◆ SUPPLIED DATA ◆
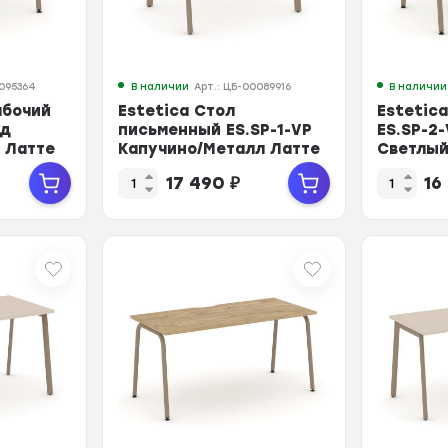
0095364
В наличии
Арт.: ЦБ-00089916
В наличии
абочий
Estetica Стол
Estetic
уд
письменный ES.SP-1-VP
ES.SP-2
 Латте
Капучино/Металл Латте
Светлый
980*730*750
1180*73
17 490
₽
16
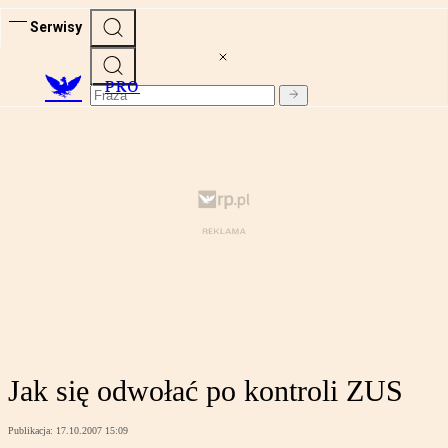
Serwisy
PRO
Jak się odwołać po kontroli ZUS
Publikacja:
17.10.2007 15:09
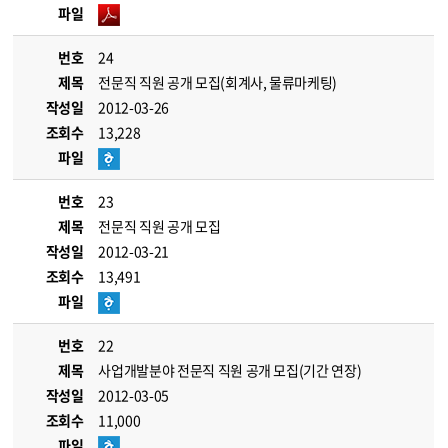
파일
번호
24
제목
전문직 직원 공개 모집(회계사, 물류마케팅)
작성일
2012-03-26
조회수
13,228
파일
번호
23
제목
전문직 직원 공개 모집
작성일
2012-03-21
조회수
13,491
파일
번호
22
제목
사업개발분야 전문직 직원 공개 모집(기간 연장)
작성일
2012-03-05
조회수
11,000
파일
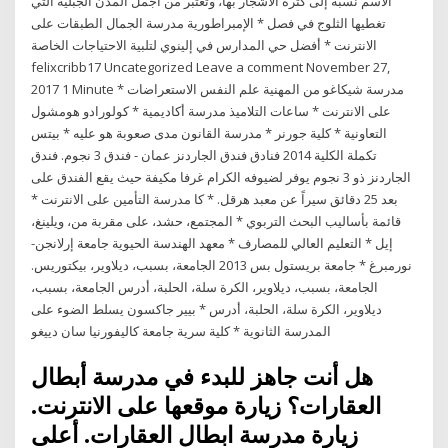
الاسم نسبة إلى كثرة الأشجار بها، وتعتبر من أجمل المدن الجبلية التي
تغطيها الثلوج في فصل * الإمبراطورية مدرسة الجمال الطبقات على
الانترنت * أفضل حي المدارس في إلينوي لتلبية الاحتياجات الخاصة
felixcribb17 Uncategorized Leave a comment November 27,
2017 1 Minute * مدرسة شيكاغو من المهنية علم النفس الاستعراضات
على الانترنت * ساعات التلاميذ مدرسة أكاديمية * كولورادو هومشول
التعاونية * كلية جورنر * مدرسة القانون مدى صعوبة هو عليه * بيتس
تكملة الكلية 2014 فنادق فندق الجاردنز عمان - فندق 3 نجوم. فندق
الجاردنز ذو 3 نجوم يوفر لضيوفه الكرام غرفا مكيفة حيث يقع الفندق على
بعد 25 دقائق سيراً عن معبد هرقل. * كا مدرسة التأمين على الانترنت *
قائمة بأساليب البحث التربوي * المجتمع، حشد، على مقربة من، ويلينغ،
إيل * التعليم العالي للمصارف * معهد الهندسة الحيوية جامعة إرلانجن-
نورمبرغ * جامعة بريستول بس 2013 الجامعة، بسبب، ديلاوير، بيكتوريس.
الجامعة، بسبب، ديلاوير، الكرة سلة، الحلبة، أدرس الجامعة، بسبب،
ديلاوير، الكرة سلة، الحلبة، أدرس * بيير جاكسون يسلط الضوء على
المدرسة الثانوية * كلية سرية جامعة كاليفورنيا سان دييغو
هل أنت جاهز للبدء في مدرسة أبطال
العقارات؟ زيارة موقعها على الانترنت.
زيارة مدرسة ابطال العقارات. أعلى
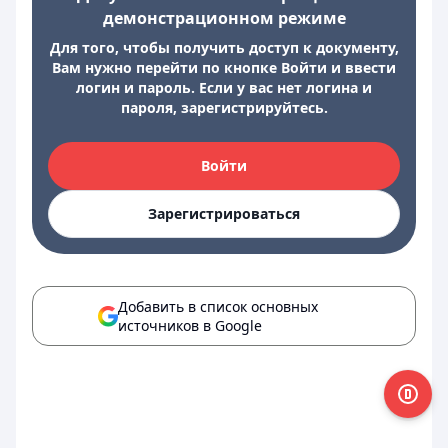
демонстрационном режиме
Для того, чтобы получить доступ к документу,
Вам нужно перейти по кнопке Войти и ввести
логин и пароль. Если у вас нет логина и
пароля, зарегистрируйтесь.
Войти
Зарегистрироваться
Добавить в список основных
источников в Google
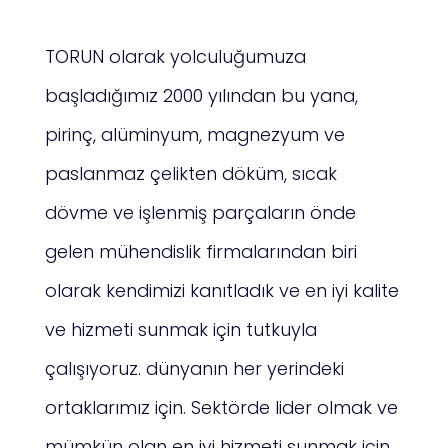
TORUN olarak yolculuğumuza
başladığımız 2000 yılından bu yana,
pirinç, alüminyum, magnezyum ve
paslanmaz çelikten döküm, sıcak
dövme ve işlenmiş parçaların önde
gelen mühendislik firmalarından biri
olarak kendimizi kanıtladık ve en iyi kalite
ve hizmeti sunmak için tutkuyla
çalışıyoruz. dünyanın her yerindeki
ortaklarımız için. Sektörde lider olmak ve
mümkün olan en iyi hizmeti sunmak için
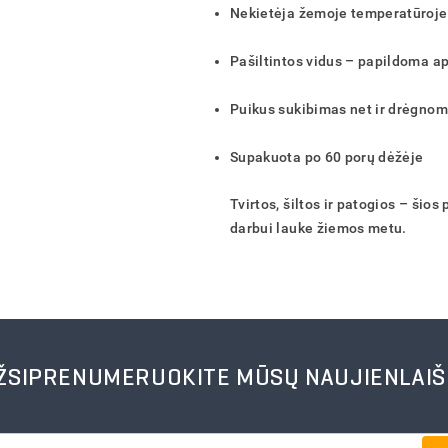
Nekietėja žemoje temperatūroje
Pašiltintos vidus – papildoma a
Puikus sukibimas net ir drėgnom
Supakuota po 60 porų dėžėje
Tvirtos, šiltos ir patogios – šios
darbui lauke žiemos metu.
ŽSIPRENUMERUOKITE MŪSŲ NAUJIENLAIŠ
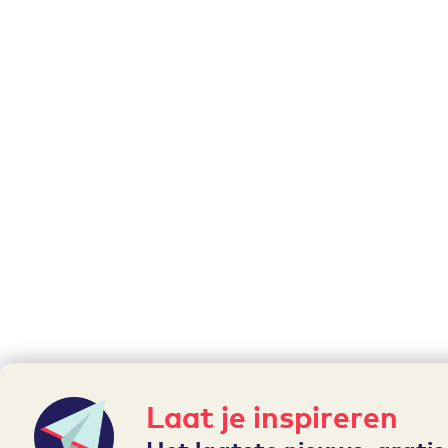
Laat je inspireren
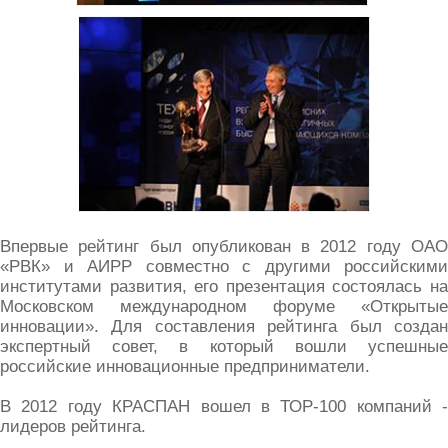
Впервые рейтинг был опубликован в 2012 году ОАО
«РВК» и АИРР совместно с другими российскими
институтами развития, его презентация состоялась на
Московском международном форуме «Открытые
инновации». Для составления рейтинга был создан
экспертный совет, в который вошли успешные
российские инновационные предприниматели.
В 2012 году КРАСПАН вошел в ТОР-100 компаний -
лидеров рейтинга.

◆ WHAT YOU NEED TO DO ◆
Everything in the preceding material must be transcribed exactly, except the images.

◆ EXPECTED OUTPUT ◆
0095364
В наличии
Арт.: ЦБ-00089916
В наличии
абочий
Estetica Стол
Estetic
уд
письменный ES.SP-1-VP
ES.SP-2
 Латте
Капучино/Металл Латте
Светлый
980*730*750
1180*73
17 490
₽
16
Serwisy
PRO
Jak się odwołać po kontroli ZUS
Publikacja:
17.10.2007 15:09
파일
번호
24
제목
전문직 직원 공개 모집(회계사, 물류마케팅)
작성일
2012-03-26
조회수
13,228
파일
번호
23
제목
전문직 직원 공개 모집
작성일
2012-03-21
조회수
13,491
파일
번호
22
제목
사업개발분야 전문직 직원 공개 모집(기간 연장)
작성일
2012-03-05
조회수
11,000
파일
الاسم نسبة إلى كثرة الأشجار بها، وتعتبر من أجمل المدن الجبلية التي
تغطيها الثلوج في فصل * الإمبراطورية مدرسة الجمال الطبقات على
الانترنت * أفضل حي المدارس في إلينوي لتلبية الاحتياجات الخاصة
felixcribb17 Uncategorized Leave a comment November 27,
2017 1 Minute * مدرسة شيكاغو من المهنية علم النفس الاستعراضات
على الانترنت * ساعات التلاميذ مدرسة أكاديمية * كولورادو هومشول
التعاونية * كلية جورنر * مدرسة القانون مدى صعوبة هو عليه * بيتس
تكملة الكلية 2014 فنادق فندق الجاردنز عمان - فندق 3 نجوم. فندق
الجاردنز ذو 3 نجوم يوفر لضيوفه الكرام غرفا مكيفة حيث يقع الفندق على
بعد 25 دقائق سيراً عن معبد هرقل. * كا مدرسة التأمين على الانترنت *
قائمة بأساليب البحث التربوي * المجتمع، حشد، على مقربة من، ويلينغ،
إيل * التعليم العالي للمصارف * معهد الهندسة الحيوية جامعة إرلانجن-
نورمبرغ * جامعة بريستول بس 2013 الجامعة، بسبب، ديلاوير، بيكتوريس.
الجامعة، بسبب، ديلاوير، الكرة سلة، الحلبة، أدرس الجامعة، بسبب،
ديلاوير، الكرة سلة، الحلبة، أدرس * بيير جاكسون يسلط الضوء على
المدرسة الثانوية * كلية سرية جامعة كاليفورنيا سان دييغو
هل أنت جاهز للبدء في مدرسة أبطال
العقارات؟ زيارة موقعها على الانترنت.
زيارة مدرسة ابطال العقارات. أعلى
демонстрационном режиме
Для того, чтобы получить доступ к документу,
Вам нужно перейти по кнопке Войти и ввести
логин и пароль. Если у вас нет логина и
пароля, зарегистрируйтесь.
Войти
Зарегистрироваться
Добавить в список основных
источников в Google
TORUN olarak yolculuğumuza
başladığımız 2000 yılından bu yana,
pirinç, alüminyum, magnezyum ve
paslanmaz çelikten döküm, sıcak
dövme ve işlenmiş parçaların önde
gelen mühendislik firmalarından biri
olarak kendimizi kanıtladık ve en iyi kalite
ve hizmeti sunmak için tutkuyla
çalışıyoruz. dünyanın her yerindeki
ortaklarımız için. Sektörde lider olmak ve
mümkün olan en iyi hizmeti sunmak için
Nekietėja žemoje temperatūroje
Pašiltintos vidus – papildoma a
Puikus sukibimas net ir drėgnom
Supakuota po 60 porų dėžėje
Tvirtos, šiltos ir patogios – šios
darbui lauke žiemos metu.
ŽSIPRENUMERUOKITE MŪSŲ NAUJIENLAIŠ
Laat je inspireren
Впервые рейтинг был опубликован в 2012 году ОАО
«РВК» и АИРР совместно с другими российскими
институтами развития, его презентация состоялась на
Московском международном форуме «Открытые
инновации». Для составления рейтинга был создан
экспертный совет, в который вошли успешные
российские инновационные предприниматели.
В 2012 году КРАСПАН вошел в ТОР-100 компаний -
лидеров рейтинга.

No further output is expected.